Circulation routière : Cannabis

Monsieur G est interpellé par la police en rentrant d'une sortie un soir de week-end. Un test rapide met en évidence la présence de cannabis dans son organisme. Il avait déjà eu à une reprise des problèmes avec la police pour conduite en état d'ébriété. En tant que représentant, il a besoin de son permis de conduire et aimerait savoir dans quelle situation il se trouve sur plan juridique.

Remarques générales

  • Les atteintes de la perception, de la psychomotricité ainsi que des fonctions cognitives et affectives dues au cannabis ne sont pas compatibles avec la conduite en sécurité d’un véhicule à moteur.
  • On a constaté – essentiellement dans des situations de stress et des phases d’afflux importants d‘informations – une prolongation du temps de réaction, une multiplication de réactions erronées et inadéquates ainsi que des troubles des automatismes en principe enracinés, toutes choses qui prennent surtout de l’importance dans des situations difficiles et imprévisibles de circulation, requérant un surcroît d’attention dit "capacité de réserve".

Pratique juridique

  • Les substances qui sont le plus souvent mises en cause pour la circulation routière sont soumises à des valeurs seuil proches de la « tolérance zéro ».
  • Pour le THC, la limite légale se situe à 1.5 μg/l (intervalle de confiance +/- 30%)
  • La conduite sous influence de drogues entraîne une procédure pénale, ainsi que des mesures administratives qui vont déterminer le type et la durée du retrait de permis.
  • Conformément à Via Sicura, dès le 01.01.2013, la conduite sous l’influence de drogues (y compris donc la conduite sous cannabis) entraîne une expertise de l’aptitude à conduire par la médecine du trafic.
  • En cas de résultat positif dans les urines, un test sanguin quantitatif est effectué.
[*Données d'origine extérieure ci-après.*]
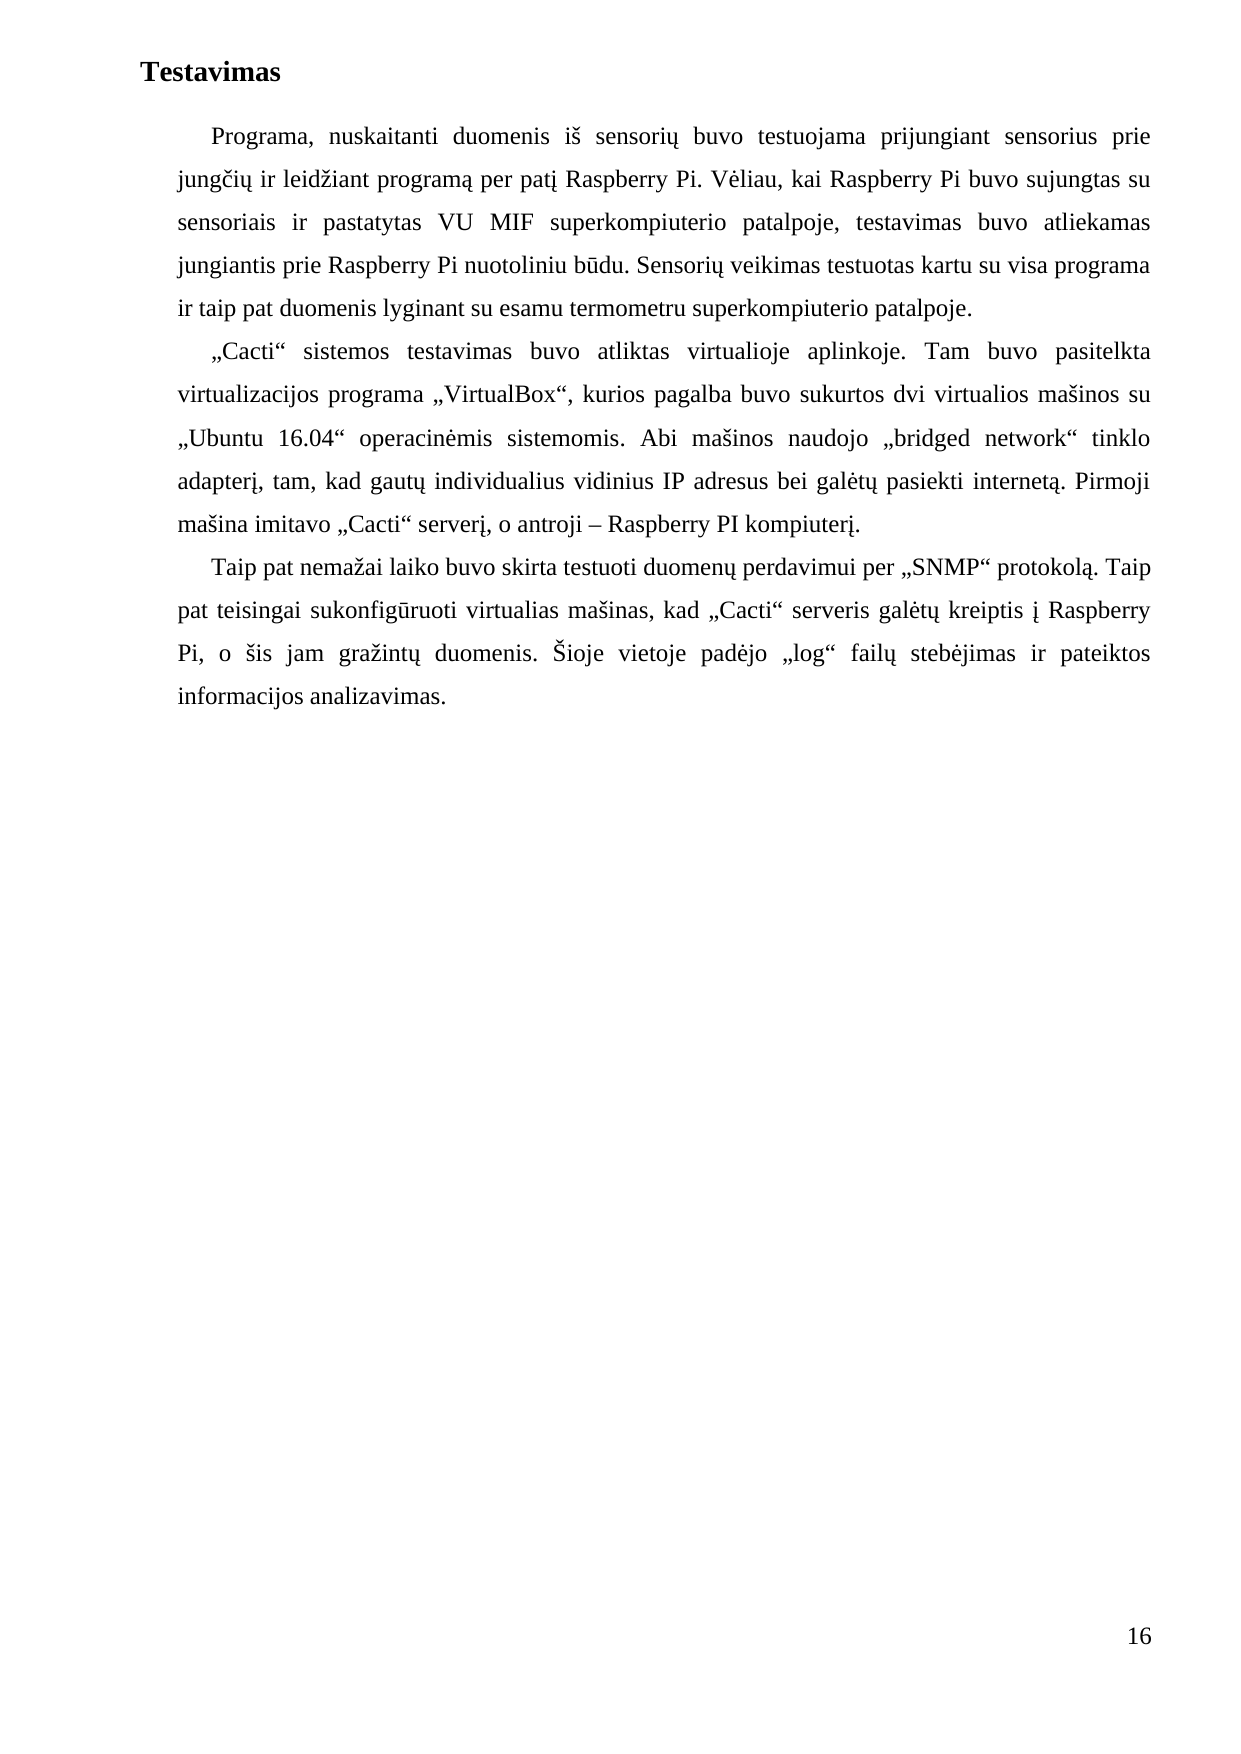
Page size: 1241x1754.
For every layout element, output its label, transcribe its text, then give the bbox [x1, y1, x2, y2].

subtitle Testavimas [140, 54, 1152, 87]
text „Cacti“ sistemos testavimas buvo atliktas virtualioje aplinkoje. Tam buvo pasitelkta virtualizacijos programa „VirtualBox“, kurios pagalba buvo sukurtos dvi virtualios mašinos su „Ubuntu 16.04“ operacinėmis sistemomis. Abi mašinos naudojo „bridged network“ tinklo adapterį, tam, kad gautų individualius vidinius IP adresus bei galėtų pasiekti internetą. Pirmoji mašina imitavo „Cacti“ serverį, o antroji – Raspberry PI kompiuterį. [177, 336, 1152, 538]
text Programa, nuskaitanti duomenis iš sensorių buvo testuojama prijungiant sensorius prie jungčių ir leidžiant programą per patį Raspberry Pi. Vėliau, kai Raspberry Pi buvo sujungtas su sensoriais ir pastatytas VU MIF superkompiuterio patalpoje, testavimas buvo atliekamas jungiantis prie Raspberry Pi nuotoliniu būdu. Sensorių veikimas testuotas kartu su visa programa ir taip pat duomenis lyginant su esamu termometru superkompiuterio patalpoje. [177, 121, 1152, 322]
text Taip pat nemažai laiko buvo skirta testuoti duomenų perdavimui per „SNMP“ protokolą. Taip pat teisingai sukonfigūruoti virtualias mašinas, kad „Cacti“ serveris galėtų kreiptis į Raspberry Pi, o šis jam gražintų duomenis. Šioje vietoje padėjo „log“ failų stebėjimas ir pateiktos informacijos analizavimas. [177, 552, 1152, 710]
Seul ce dernier permet de se prononcer sur une atteinte de la capacité à conduire.
  • Une première infraction avec conduite sous l’effet du cannabis entraîne un retrait de permis de trois mois. En cas de récidive dans un intervalle de cinq ans, le retrait est d’un an au minimum.
  • L’abstinence de cannabis attestée par des contrôles urinaires, ainsi qu’une expertise par la médecine du trafic, voire la psychologie du trafic, sont indispensables pour récupérer le permis de conduire.
  • Plusieurs cantons recommandent, voire requièrent de surcroît un suivi régulier par un spécialiste des addictions.
  • Des informations supplémentaires sur l’usage de substances et la circulation routière se trouvent sur la page du site Infoset et auprès des services des automobiles cantonaux.